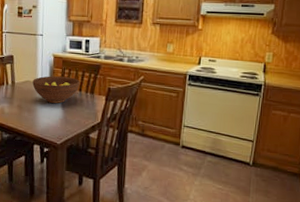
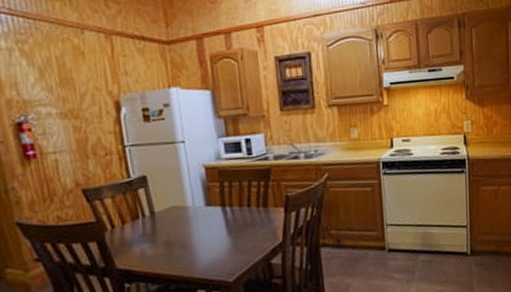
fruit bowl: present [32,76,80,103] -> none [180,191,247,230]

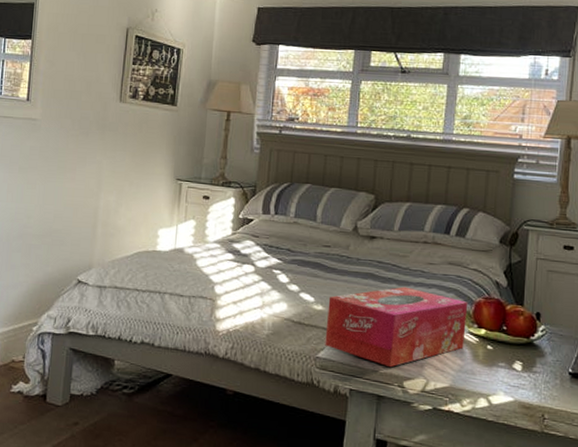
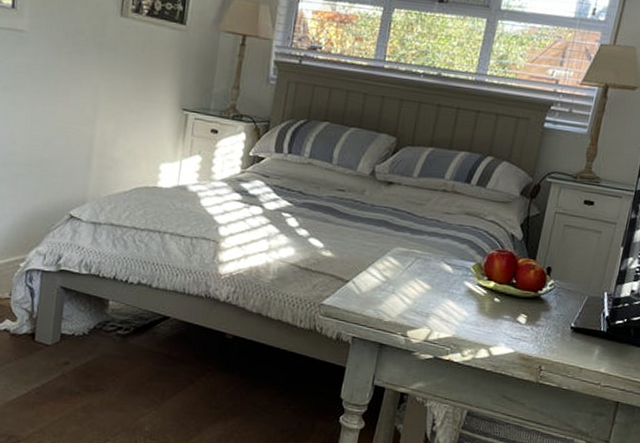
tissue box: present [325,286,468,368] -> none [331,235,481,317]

--

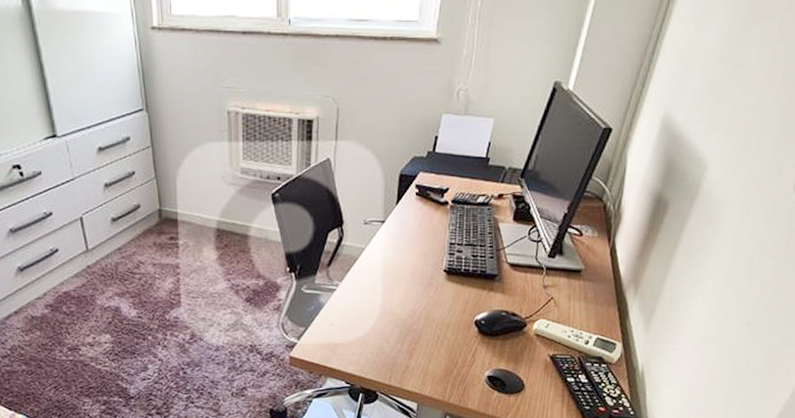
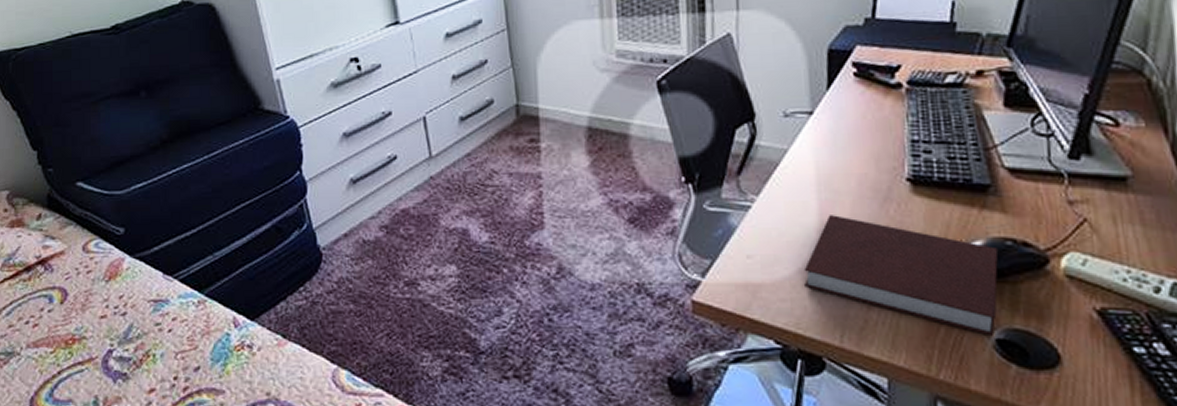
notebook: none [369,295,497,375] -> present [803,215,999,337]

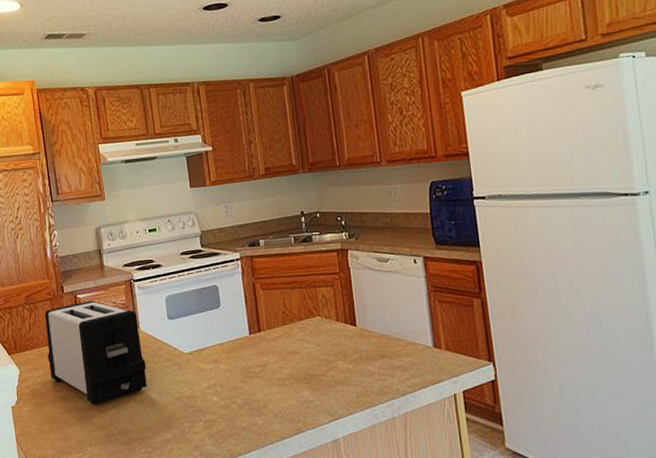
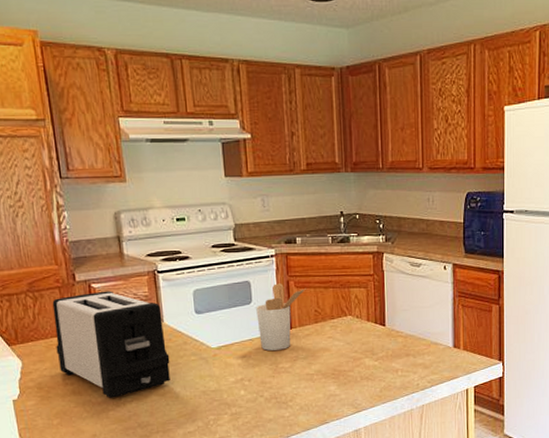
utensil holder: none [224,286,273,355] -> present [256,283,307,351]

YOUR TASK:
Every line above from the one with "fruit bowl: present" down to the one with "tissue box: present" must be written out exactly, and no picture may appear.

RESPONSE TO THE EXERCISE:
fruit bowl: present [32,76,80,103] -> none [180,191,247,230]

tissue box: present [325,286,468,368] -> none [331,235,481,317]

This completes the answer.